Records from a dataset:

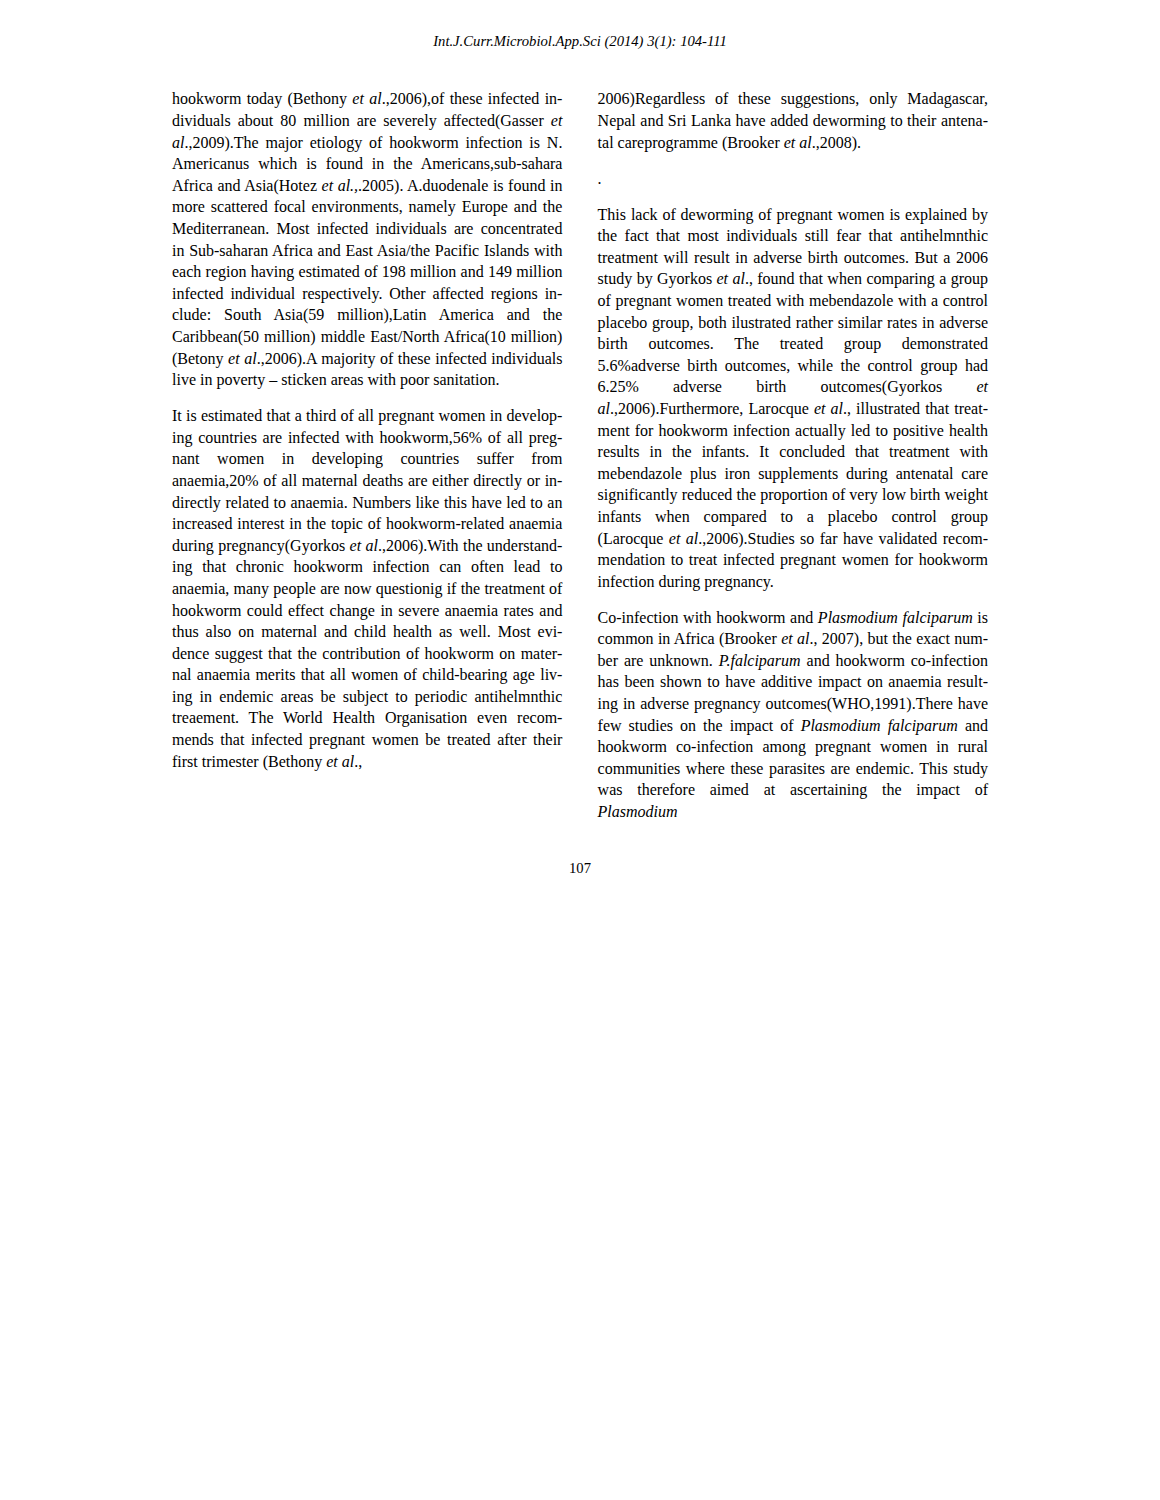Int.J.Curr.Microbiol.App.Sci (2014) 3(1): 104-111
hookworm today (Bethony et al.,2006),of these infected individuals about 80 million are severely affected(Gasser et al.,2009).The major etiology of hookworm infection is N. Americanus which is found in the Americans,sub-sahara Africa and Asia(Hotez et al.,.2005). A.duodenale is found in more scattered focal environments, namely Europe and the Mediterranean. Most infected individuals are concentrated in Sub-saharan Africa and East Asia/the Pacific Islands with each region having estimated of 198 million and 149 million infected individual respectively. Other affected regions include: South Asia(59 million),Latin America and the Caribbean(50 million) middle East/North Africa(10 million) (Betony et al.,2006).A majority of these infected individuals live in poverty – sticken areas with poor sanitation.
It is estimated that a third of all pregnant women in developing countries are infected with hookworm,56% of all pregnant women in developing countries suffer from anaemia,20% of all maternal deaths are either directly or indirectly related to anaemia. Numbers like this have led to an increased interest in the topic of hookworm-related anaemia during pregnancy(Gyorkos et al.,2006).With the understanding that chronic hookworm infection can often lead to anaemia, many people are now questionig if the treatment of hookworm could effect change in severe anaemia rates and thus also on maternal and child health as well. Most evidence suggest that the contribution of hookworm on maternal anaemia merits that all women of child-bearing age living in endemic areas be subject to periodic antihelmnthic treaement. The World Health Organisation even recommends that infected pregnant women be treated after their first trimester (Bethony et al.,
2006)Regardless of these suggestions, only Madagascar, Nepal and Sri Lanka have added deworming to their antenatal careprogramme (Brooker et al.,2008).
.
This lack of deworming of pregnant women is explained by the fact that most individuals still fear that antihelmnthic treatment will result in adverse birth outcomes. But a 2006 study by Gyorkos et al., found that when comparing a group of pregnant women treated with mebendazole with a control placebo group, both ilustrated rather similar rates in adverse birth outcomes. The treated group demonstrated 5.6%adverse birth outcomes, while the control group had 6.25% adverse birth outcomes(Gyorkos et al.,2006).Furthermore, Larocque et al., illustrated that treatment for hookworm infection actually led to positive health results in the infants. It concluded that treatment with mebendazole plus iron supplements during antenatal care significantly reduced the proportion of very low birth weight infants when compared to a placebo control group (Larocque et al.,2006).Studies so far have validated recommendation to treat infected pregnant women for hookworm infection during pregnancy.
Co-infection with hookworm and Plasmodium falciparum is common in Africa (Brooker et al., 2007), but the exact number are unknown. P.falciparum and hookworm co-infection has been shown to have additive impact on anaemia resulting in adverse pregnancy outcomes(WHO,1991).There have few studies on the impact of Plasmodium falciparum and hookworm co-infection among pregnant women in rural communities where these parasites are endemic. This study was therefore aimed at ascertaining the impact of Plasmodium
107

# [PROBLEM DESCRIPTION]
The answer must consist of every line from the data that contains the word "their".

# [EXERCISE ANSWER]
It is estimated that a third of all pregnant women in developing countries are infected with hookworm,56% of all pregnant women in developing countries suffer from anaemia,20% of all maternal deaths are either directly or indirectly related to anaemia. Numbers like this have led to an increased interest in the topic of hookworm-related anaemia during pregnancy(Gyorkos et al.,2006).With the understanding that chronic hookworm infection can often lead to anaemia, many people are now questionig if the treatment of hookworm could effect change in severe anaemia rates and thus also on maternal and child health as well. Most evidence suggest that the contribution of hookworm on maternal anaemia merits that all women of child-bearing age living in endemic areas be subject to periodic antihelmnthic treaement. The World Health Organisation even recommends that infected pregnant women be treated after their first trimester (Bethony et al.,
2006)Regardless of these suggestions, only Madagascar, Nepal and Sri Lanka have added deworming to their antenatal careprogramme (Brooker et al.,2008).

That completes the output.